Bootstrap Confidence Intervals:

  • The bootstrap analysis yields informative insights into the association between various sociodemographic factors and HIV outcomes.
    • Notably, the wide 95% confidence intervals (CI) for most variables, excluding age, suggest substantial uncertainty in the estimated odds ratios. Same-sex behavior stands out with a mean odds ratio of 18.499 and a relatively narrow CI (10.862 to 31.096), indicating a robust positive association with HIV risk.
    • In contrast, factors like “Male” “Divorced” “Living with partner” “Never married” “Separated” “Widowed” “Mexican American” “Non-Hispanic Black” and “Other Hispanic” exhibit wide CIs, signifying considerable variability in their associations with HIV.
  • The broad 95% CI underscores the uncertainty in the magnitude of these associations and suggests a need for caution in drawing definitive conclusions. This may be attributed to sample variability or other unaccounted factors influencing the observed relationships.

Conclusion

The logistic regression and bootstrap analyses indicate that several demographic factors are associated with HIV outcomes, same-sex behavior showing a particularly strong positive association. However, the wide 95% confidence intervals for most variables, excluding age, show significant uncertainty in the estimated odds ratios, highlighting the limitations of the study. These broad intervals may stem from sample variability or unaccounted confounders, necessitating caution in drawing definitive conclusions.

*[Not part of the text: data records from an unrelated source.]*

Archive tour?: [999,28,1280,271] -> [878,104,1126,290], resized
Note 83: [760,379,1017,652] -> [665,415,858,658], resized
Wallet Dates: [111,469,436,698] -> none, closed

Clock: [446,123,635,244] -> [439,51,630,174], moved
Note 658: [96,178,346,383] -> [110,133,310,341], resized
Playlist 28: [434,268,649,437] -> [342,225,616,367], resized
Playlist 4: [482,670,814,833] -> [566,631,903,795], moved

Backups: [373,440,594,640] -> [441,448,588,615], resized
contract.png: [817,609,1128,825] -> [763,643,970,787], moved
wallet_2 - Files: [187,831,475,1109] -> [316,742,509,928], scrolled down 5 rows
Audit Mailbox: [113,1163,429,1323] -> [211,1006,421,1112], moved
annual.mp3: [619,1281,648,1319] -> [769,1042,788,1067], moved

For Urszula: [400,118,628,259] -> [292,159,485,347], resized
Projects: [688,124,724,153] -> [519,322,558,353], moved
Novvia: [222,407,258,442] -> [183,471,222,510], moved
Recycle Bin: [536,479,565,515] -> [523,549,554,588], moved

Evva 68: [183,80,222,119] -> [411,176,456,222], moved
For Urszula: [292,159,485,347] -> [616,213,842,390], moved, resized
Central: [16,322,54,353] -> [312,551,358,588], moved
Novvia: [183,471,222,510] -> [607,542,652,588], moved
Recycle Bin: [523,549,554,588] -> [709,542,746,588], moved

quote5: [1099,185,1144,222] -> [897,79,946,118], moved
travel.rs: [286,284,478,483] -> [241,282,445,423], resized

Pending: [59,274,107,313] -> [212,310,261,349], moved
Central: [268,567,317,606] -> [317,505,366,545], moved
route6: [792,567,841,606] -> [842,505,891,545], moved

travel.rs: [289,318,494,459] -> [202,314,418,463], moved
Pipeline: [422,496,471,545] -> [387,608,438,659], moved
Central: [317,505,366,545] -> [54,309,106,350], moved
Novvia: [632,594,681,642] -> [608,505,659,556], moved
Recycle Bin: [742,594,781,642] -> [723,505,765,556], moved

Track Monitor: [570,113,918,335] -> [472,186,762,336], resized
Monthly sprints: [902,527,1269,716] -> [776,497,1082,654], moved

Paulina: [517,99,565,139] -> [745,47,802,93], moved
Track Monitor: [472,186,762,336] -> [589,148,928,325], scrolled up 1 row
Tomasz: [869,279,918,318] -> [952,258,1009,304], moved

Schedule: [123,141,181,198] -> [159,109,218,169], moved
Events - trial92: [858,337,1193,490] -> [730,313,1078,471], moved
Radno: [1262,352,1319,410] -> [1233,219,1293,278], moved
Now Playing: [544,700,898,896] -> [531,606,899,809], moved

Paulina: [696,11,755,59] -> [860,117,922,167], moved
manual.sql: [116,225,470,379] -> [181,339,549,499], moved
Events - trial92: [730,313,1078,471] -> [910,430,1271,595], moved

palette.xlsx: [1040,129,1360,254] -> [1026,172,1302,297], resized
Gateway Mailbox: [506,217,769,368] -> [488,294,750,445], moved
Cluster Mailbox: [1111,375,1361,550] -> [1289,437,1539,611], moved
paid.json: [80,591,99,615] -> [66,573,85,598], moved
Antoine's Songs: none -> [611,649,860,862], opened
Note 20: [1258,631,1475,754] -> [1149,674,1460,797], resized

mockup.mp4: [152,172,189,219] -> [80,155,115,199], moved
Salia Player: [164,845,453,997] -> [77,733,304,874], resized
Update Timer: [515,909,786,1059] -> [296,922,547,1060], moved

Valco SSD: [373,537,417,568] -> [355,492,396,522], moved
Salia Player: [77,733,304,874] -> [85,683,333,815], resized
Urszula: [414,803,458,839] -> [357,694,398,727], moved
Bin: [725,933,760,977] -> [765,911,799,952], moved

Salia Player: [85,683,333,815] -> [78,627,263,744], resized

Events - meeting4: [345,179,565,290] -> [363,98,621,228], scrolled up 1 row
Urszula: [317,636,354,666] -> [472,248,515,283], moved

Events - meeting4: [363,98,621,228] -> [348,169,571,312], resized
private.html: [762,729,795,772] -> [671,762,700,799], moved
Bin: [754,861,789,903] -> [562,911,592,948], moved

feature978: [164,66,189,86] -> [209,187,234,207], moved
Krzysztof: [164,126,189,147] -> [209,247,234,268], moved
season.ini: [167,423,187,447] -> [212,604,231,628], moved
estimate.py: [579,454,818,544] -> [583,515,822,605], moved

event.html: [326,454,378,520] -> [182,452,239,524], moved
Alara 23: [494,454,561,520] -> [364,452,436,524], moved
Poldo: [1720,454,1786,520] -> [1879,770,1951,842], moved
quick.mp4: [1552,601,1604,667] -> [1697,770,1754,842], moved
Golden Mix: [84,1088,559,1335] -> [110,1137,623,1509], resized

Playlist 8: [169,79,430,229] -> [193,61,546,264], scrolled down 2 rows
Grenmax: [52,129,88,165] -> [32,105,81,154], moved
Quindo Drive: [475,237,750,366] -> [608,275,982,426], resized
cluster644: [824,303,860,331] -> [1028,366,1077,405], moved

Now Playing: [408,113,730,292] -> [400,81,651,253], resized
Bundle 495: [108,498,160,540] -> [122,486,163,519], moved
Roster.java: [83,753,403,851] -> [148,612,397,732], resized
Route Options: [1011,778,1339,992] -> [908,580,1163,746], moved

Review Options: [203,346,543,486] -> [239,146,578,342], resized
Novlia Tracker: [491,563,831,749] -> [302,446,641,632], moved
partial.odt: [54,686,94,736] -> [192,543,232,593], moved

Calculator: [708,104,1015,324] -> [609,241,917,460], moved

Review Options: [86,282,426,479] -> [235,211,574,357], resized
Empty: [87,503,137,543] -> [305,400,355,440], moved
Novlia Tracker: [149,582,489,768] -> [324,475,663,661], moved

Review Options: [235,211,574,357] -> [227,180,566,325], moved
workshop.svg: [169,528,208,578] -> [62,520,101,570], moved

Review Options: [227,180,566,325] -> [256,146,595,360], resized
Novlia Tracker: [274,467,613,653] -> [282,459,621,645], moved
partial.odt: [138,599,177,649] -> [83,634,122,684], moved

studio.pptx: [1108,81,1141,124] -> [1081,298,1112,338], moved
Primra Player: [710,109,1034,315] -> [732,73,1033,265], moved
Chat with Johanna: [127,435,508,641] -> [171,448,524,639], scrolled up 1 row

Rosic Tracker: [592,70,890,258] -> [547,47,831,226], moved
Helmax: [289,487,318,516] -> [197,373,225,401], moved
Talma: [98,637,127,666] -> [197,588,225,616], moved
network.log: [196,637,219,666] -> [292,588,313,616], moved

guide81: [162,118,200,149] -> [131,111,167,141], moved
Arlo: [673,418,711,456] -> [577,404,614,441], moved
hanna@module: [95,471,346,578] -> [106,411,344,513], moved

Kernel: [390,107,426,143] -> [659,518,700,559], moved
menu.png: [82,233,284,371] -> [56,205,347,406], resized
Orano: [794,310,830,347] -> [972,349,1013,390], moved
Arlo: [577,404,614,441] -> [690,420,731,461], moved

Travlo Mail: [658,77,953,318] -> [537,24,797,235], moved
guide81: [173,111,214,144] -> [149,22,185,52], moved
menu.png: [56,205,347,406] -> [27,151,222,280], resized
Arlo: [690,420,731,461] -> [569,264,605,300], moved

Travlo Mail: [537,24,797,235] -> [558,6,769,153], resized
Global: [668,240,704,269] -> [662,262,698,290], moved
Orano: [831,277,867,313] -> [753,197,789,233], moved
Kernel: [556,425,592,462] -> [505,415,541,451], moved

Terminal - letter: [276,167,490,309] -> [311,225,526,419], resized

Therefore, future research should explore larger and more diverse datasets to enhance the generalizability of findings and address potential sources of variability. Additionally, a thorough investigation into the complex interplay between demographic variables and HIV risk, considering potential interactions and subgroup analyses, could provide a more nuanced understanding of these associations. Moreover, the study could benefit from incorporating behavioral and contextual factors that might contribute to HIV risk.